In 1985-6 there was a split in the international Trotskyist movement. From 1982 onwards a struggle had taken place within the world movement against the abandonment of socialist internationalism by the Workers Revolutionary Party, then the British Section of the ICFI. The WRP leadership of Gerry Healy, Cliff Slaughter and Mike Banda refused to reverse their opportunist adaptation to bourgeois nationalist movements and regimes in the Middle East, the Stalinist bureaucracy in the old USSR and various trade union bureaucrats and Labour MPs. They had, over a protracted period, rejected the perspective of building an independent world party of the working class and in 1985-86 broke with the ICFI.

For a while, Jack was confused by what had happened. But in 1991, he and Paul Kelly met with the ICFI's British section and began making a study of the history of the Fourth International. Paul said that they would meet every day when Jack walked his dog through a local cemetery, and would sit among the gravestones discussing politics. They both read The Heritage We Defend, a review of the post-1940 history of the Trotskyist movement written by David North, and for the first time came to a real understanding of the analysis of the ICFI , and what the betrayal of the WRP represented. Both Jack and Paul became firm supporters of the ICFI.

From then on, Jack participated regularly in party education classes held in Liverpool. He was always extremely interested in theoretical issues-questions of Marxist philosophy, history and science. He often raised questions in the classes about physics and the nature of the universe. His enthusiasm sprang from an understanding of what could be achieved if science were harnessed to the needs of the international working class. He said that it was the power of Marxist ideas and the clarity of the analysis that attracted him to the ICFI.

In the two-year-long Liverpool docks dispute that began in 1995, Jack worked with the Socialist Equality Party in exposing the bankrupt role of the leadership of the strike. Whilst posing as unofficial militant leaders, the TGWU shop stewards, many of them the same Stalinists who pushed through the redundancy deal in 1972, kept the dispute firmly under the union's control.

Despite his ill health, Jack attended meetings and discussions whenever it was possible. He was enthusiastic about the launching of the World Socialist Web Site. Without a computer, he went with Paul Kelly to the local library in order to access the Internet.
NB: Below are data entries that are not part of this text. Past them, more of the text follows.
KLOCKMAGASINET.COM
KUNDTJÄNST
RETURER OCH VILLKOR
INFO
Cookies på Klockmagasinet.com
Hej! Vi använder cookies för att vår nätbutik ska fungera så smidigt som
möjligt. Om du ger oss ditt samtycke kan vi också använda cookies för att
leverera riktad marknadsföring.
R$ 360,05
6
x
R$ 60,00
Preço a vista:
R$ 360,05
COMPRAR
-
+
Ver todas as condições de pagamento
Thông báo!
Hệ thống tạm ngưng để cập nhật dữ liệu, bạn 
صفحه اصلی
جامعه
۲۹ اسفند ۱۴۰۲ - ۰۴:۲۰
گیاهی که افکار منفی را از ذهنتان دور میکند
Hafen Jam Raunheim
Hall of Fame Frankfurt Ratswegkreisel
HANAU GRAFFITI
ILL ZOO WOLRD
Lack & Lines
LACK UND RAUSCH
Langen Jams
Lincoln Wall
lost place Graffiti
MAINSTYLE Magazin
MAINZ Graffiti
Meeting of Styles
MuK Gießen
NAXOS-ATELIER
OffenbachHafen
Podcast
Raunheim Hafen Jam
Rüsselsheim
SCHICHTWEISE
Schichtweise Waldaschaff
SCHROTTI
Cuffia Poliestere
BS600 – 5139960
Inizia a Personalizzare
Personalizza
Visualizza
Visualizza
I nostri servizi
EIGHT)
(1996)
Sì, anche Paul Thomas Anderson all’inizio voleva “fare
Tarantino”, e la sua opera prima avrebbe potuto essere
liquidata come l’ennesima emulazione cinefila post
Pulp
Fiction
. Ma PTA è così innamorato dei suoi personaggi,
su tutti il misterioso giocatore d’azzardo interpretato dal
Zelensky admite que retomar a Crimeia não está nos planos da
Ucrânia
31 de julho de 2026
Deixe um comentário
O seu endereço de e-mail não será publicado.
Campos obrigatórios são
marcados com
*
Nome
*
He was pleased about the correspondence the site received from workers all over the world.

Jack will be sadly missed by SEP members for his modesty, dry sense of humour, and willingness to argue for a Marxist analysis, particularly against the trade union syndicalism which had attracted so many of the workers of his generation. We send our sincere condolences to Jack's wife Margaret, his daughter Tracy and all his family.